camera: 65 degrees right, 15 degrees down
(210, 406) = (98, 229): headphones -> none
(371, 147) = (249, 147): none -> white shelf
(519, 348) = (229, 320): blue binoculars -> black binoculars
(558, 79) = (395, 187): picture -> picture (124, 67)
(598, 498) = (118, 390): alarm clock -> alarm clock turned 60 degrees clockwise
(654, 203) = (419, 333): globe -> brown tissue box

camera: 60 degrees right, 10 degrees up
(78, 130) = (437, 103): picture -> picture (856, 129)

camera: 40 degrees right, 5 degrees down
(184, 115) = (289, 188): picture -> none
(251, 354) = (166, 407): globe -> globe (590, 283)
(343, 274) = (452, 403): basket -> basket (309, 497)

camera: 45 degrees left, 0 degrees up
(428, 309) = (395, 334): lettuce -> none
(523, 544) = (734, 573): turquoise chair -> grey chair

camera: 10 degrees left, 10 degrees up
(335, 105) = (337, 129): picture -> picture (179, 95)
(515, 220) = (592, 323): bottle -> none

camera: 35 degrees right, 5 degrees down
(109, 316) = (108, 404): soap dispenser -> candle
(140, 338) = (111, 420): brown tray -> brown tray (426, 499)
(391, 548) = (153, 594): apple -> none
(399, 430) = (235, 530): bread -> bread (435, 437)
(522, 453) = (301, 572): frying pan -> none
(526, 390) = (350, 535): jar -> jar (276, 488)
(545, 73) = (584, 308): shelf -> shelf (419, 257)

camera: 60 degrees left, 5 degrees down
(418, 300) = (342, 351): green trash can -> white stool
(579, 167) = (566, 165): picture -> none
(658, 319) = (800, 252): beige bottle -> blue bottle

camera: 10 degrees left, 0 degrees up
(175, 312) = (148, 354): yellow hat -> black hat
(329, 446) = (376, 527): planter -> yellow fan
---*---
#### Work item:
Look above for the line with "(140, 338) = (111, 420): brown"; retype exactly that line, every line after it up to the line with "(418, 300) = (342, 351): green", and that line too, nothing else.

#### Response:
(140, 338) = (111, 420): brown tray -> brown tray (426, 499)
(391, 548) = (153, 594): apple -> none
(399, 430) = (235, 530): bread -> bread (435, 437)
(522, 453) = (301, 572): frying pan -> none
(526, 390) = (350, 535): jar -> jar (276, 488)
(545, 73) = (584, 308): shelf -> shelf (419, 257)

camera: 60 degrees left, 5 degrees down
(418, 300) = (342, 351): green trash can -> white stool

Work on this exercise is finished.